Exercise set »
a - Decide whether each statement below agrees with the article on the wildlife trade and coronaviruses, answering yes or no and quoting the words from the article that settle it: (i) the wet markets in China, including the one in Wuhan, have stayed closed since the outbreak began; (ii) China's ban on selling wild animals for human consumption is still in force; (iii) more than 60% of 335 new diseases that emerged between 1960 and 2004 were zoonotic.
b - List every cause of habitat destruction and ecosystem disruption that the article on the wildlife trade and coronaviruses names.
c - Pick up the article on the wildlife trade and coronaviruses after its last sentence and write the next part.

Excerpt provided »
*** Block opens ***
Stopping the wildlife trade is a key to controlling coronaviruses

The history of coronaviruses is littered with environmental degradation, superstition, rampant illegal trading in wildlife, and complacency.

Earlier this century, a global panic was triggered by one such virus, SARS, and there were what look in hindsight like half-hearted attempts to develop a vaccine. Some formulations worked in animal tests but were shelved when they failed to produce the right antibodies in people. That research faded away when the world mistakenly believed the SARS threat had passed.

The new coronavirus, SARS-CoV-2, which causes Covid-19, has shown the modern medical world to be worryingly on the back foot, while foolish old-world superstitions persist about the medicinal power of wild animal parts from the most endangered and most trafficked species. This illegal industry is backed by serious and organised crime.

Animal-borne infectious diseases such as those caused by coronaviruses are an increasing threat to global health and security. More than 60% of 335 new diseases that emerged between 1960 and 2004 were zoonotic. Increasingly, these diseases are linked to habitat destruction and ecosystem disruption, which come from urbanisation, deforestation, logging, mining and rapidly increasing human populations.

The global illegal trade in wild animal products helps fuel epidemics, often in countries in which ‘wet’ markets operate. There, live animals and fish, often called ‘bushmeat’, are bought and sold. Interpol and the non-governmental organisation TRAFFIC say this trade has long been linked to gun and drug crime and illegal deforestation and mining.

Weak international laws make it difficult for NGOs like TRAFFIC to track and prosecute the criminal gangs behind the wildlife trade. Although the wet markets in China, including the one in Wuhan, were officially shut down in the initial stages of the outbreak, many have since reopened.

China also instituted a ban on the sale of wild animals for human consumption, which remains in place. But wildlife experts believe the trade has gone deeper underground and animals are now being kept in even worse conditions. That allows viruses to cross to new species. In Gabon, traders are said to be keeping pangolins hidden, though they are still selling them.

Unless the international wildlife trade is stopped, new coronaviruses will pose a threat to human communities. Many nations don’t even have laws making the importation of banned wildlife and products illegal. Where legislation does exist, penalties can be inconsistent.

Coronaviruses are known to be widespread in bats, and in March 2019 China was identified by virologists from Wuhan as a country at particular risk of a SARS- or MERS-type epidemic.
*** Block closes ***
Provided material »
*** Block opens ***
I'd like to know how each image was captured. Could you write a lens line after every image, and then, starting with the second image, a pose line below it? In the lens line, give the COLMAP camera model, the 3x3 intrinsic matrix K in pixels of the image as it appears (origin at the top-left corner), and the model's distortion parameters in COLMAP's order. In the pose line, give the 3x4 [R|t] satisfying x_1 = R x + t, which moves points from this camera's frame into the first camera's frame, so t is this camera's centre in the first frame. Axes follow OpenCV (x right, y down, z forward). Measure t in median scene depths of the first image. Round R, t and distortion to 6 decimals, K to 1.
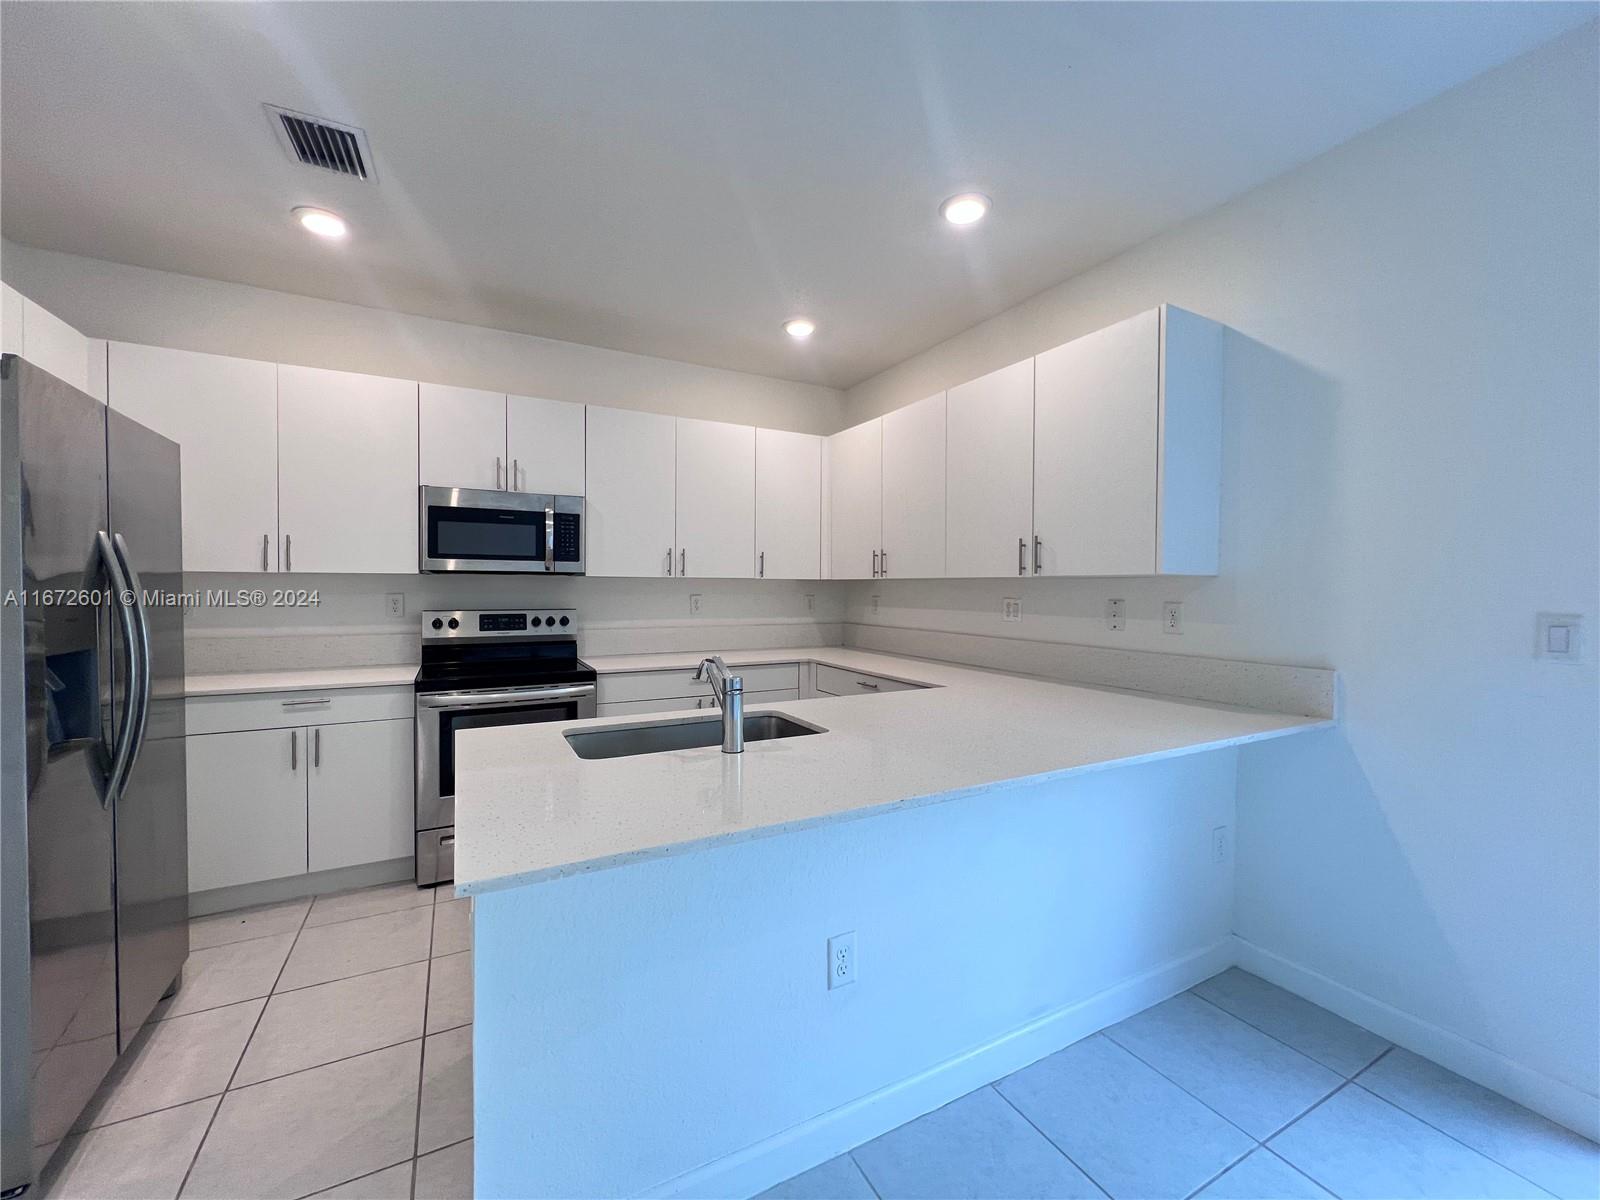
*** Block closes ***
Exercise responses »
a -
(i) No: "Although the wet markets in China, including the one in Wuhan, were officially shut down in the initial stages of the outbreak, many have since reopened."
(ii) Yes: "China also instituted a ban on the sale of wild animals for human consumption, which remains in place."
(iii) Yes: "More than 60% of 335 new diseases that emerged between 1960 and 2004 were zoonotic."

b - urbanisation, deforestation, logging, mining, rapidly increasing human populations

c -
SARS is believed to have crossed from bats to people via civets, while MERS made the transition via camels. A recent paper in the journal Current Biology confirmed that pangolins are the most likely intermediate species in the transmission of SARS-CoV-2 from bats to humans.

Our new world of zoonotic diseases requires much more than vaccines. Governments are increasingly reluctant to police environmental and wildlife laws. Those that allow environmental protections to be overridden or ignored include Australia, Brazil and China.

Weak environmental protection laws in Western countries reflect how little global leaders think or care about the cause-and-effect linkages between environmental stress and the health of human populations. The costs of not caring have not yet sunk in.

Without control of both the illegal wildlife trade and more general environmental destruction, development of antivirals and vaccines will fall short. Over time, we should expect new global zoonotic diseases far worse that Covid-19 to emerge. Taking environmental and animal crimes seriously will give better insight into how these viruses spread into human populations.

The Coalition for Epidemic and Preparedness Innovation is a global alliance that finances and coordinates the development of vaccines against emerging infectious diseases. A coalition of scientists that includes researchers from the University of Queensland and the CSIRO are working on producing a vaccine against Covid-19 vaccine; pre-clinical trials have started for two potential candidate.

But vaccine development is slow and fraught with issues of safety and the difficulties of mass production and distribution. It’s not known yet whether the vaccines being trialled will produce effective antibodies in people. The world will need to keep managing Covid-19 without a vaccine for many months to come.

The Covid-19 crisis is demonstrating that protecting nature and wildlife is not a luxury but a necessity if we are to save lives, livelihoods and economies. Added challenges come from the fact that wild animals are now increasingly ‘farmed’ alongside poultry and pigs.

Future epidemics will include varieties of influenza, which can spread to humans from chickens and pigs, as happened with H1N1 and H5N1. Farming practices need serious scrutiny at the global level.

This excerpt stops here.